Note that the first build can take a while and will require Internet access.

If you get the error "Cannot read lifecycle mapping for artifact", open the "Run" menu, select "Run As", and then select "Maven generate-sources" to fix the error and start the first build.

To run an application do the following:

  1. From the "Run" menu, select "Run Configurations..."
  2. On the left side, expand "Maven Build".
  3. Select "JMRI DecoderPro" or "JMRI PanelPro".
  4. Optional, select the "Common" tab, the section on "Display in favorites menu", check the box next to "Run"
  5. Click "Run" to run the application. Eclipse will retain the build in the Run menu.

Pushing changes to your GitHub branch

The standard practice for getting your changes included in main JMRI code repository is to commit them to your local repository periodically, then when ready to publish "push" an entire set of changes to a repository belonging to you on GitHub, and then finally making a request for somebody to "pull" your changes into the main JMRI repository. See JMRI: Git FAQ "Setting up a Git environment for JMRI Developers" for more information.

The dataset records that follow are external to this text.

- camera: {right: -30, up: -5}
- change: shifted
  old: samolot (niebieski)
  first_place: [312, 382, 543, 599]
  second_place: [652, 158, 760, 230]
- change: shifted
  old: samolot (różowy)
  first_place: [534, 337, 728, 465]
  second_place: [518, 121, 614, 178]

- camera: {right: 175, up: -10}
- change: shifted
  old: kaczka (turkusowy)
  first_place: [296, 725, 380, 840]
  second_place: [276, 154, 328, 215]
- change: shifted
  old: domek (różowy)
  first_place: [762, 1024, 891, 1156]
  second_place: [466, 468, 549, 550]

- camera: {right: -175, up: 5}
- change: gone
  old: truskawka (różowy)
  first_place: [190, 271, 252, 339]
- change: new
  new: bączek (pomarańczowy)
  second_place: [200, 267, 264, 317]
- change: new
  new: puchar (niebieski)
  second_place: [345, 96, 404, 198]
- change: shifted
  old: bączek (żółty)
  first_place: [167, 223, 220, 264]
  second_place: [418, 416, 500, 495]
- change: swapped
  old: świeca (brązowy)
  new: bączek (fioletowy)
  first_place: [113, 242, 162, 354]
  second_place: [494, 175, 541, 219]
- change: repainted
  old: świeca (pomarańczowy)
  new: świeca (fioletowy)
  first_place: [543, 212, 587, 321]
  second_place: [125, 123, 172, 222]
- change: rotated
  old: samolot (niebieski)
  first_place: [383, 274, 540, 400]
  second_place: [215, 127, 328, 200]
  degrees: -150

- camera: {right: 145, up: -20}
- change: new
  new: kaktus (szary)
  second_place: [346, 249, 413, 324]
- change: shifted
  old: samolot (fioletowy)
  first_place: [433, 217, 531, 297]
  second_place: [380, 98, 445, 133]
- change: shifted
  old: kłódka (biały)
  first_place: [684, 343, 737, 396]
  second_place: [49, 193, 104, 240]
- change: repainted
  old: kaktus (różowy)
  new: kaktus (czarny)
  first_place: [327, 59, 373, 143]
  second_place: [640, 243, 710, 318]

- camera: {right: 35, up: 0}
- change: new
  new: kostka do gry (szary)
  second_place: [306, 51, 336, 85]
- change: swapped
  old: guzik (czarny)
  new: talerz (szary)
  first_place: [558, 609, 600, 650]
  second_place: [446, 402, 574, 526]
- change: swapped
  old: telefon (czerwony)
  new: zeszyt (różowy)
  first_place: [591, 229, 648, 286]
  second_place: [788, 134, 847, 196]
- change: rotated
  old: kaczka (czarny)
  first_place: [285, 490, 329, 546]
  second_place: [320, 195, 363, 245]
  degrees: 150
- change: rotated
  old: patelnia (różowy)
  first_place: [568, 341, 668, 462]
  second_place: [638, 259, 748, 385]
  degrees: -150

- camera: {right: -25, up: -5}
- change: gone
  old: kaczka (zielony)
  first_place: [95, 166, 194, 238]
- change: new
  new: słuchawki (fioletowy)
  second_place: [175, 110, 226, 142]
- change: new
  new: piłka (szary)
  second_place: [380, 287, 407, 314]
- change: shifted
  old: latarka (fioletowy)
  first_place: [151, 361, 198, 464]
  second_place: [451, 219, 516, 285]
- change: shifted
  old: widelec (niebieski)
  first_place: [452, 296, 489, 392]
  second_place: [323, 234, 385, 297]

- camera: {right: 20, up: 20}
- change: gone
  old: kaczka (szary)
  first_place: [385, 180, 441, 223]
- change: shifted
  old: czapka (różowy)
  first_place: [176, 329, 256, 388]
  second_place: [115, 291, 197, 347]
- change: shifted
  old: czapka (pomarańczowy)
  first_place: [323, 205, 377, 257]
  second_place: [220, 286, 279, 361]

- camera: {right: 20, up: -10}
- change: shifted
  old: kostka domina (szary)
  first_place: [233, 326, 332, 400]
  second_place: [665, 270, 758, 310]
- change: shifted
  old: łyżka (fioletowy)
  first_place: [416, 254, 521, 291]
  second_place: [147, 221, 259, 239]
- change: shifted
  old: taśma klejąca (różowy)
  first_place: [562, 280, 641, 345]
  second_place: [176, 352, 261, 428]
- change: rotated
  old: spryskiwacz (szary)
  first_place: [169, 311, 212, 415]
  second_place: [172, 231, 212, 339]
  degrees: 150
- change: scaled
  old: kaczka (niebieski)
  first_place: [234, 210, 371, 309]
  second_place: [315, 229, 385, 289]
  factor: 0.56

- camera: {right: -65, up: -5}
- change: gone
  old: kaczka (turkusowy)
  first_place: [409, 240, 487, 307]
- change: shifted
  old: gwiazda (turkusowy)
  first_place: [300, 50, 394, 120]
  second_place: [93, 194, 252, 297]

It is also good practice to "pull" all of the recent changes from the main JMRI repository before performing your commits. After a "pull" your workspace and eventually your remote GitHub repository will be in synch with the main JMRI repository. To perform a "pull" select your project, then "Team" then "Pull" from the menu.

If you want to see which files are going to be modified before the "Pull", you can use the "Team Synchronizing" feature. To do so, right click on your project, the "Team" then "Synchronize Workspace"

Pushing to your GitHub branch:

Compiler Errors and Warnings

As of 10/18/2017 there's roughly 4300 warnings being reported by the Eclipse. You can ignore these for now.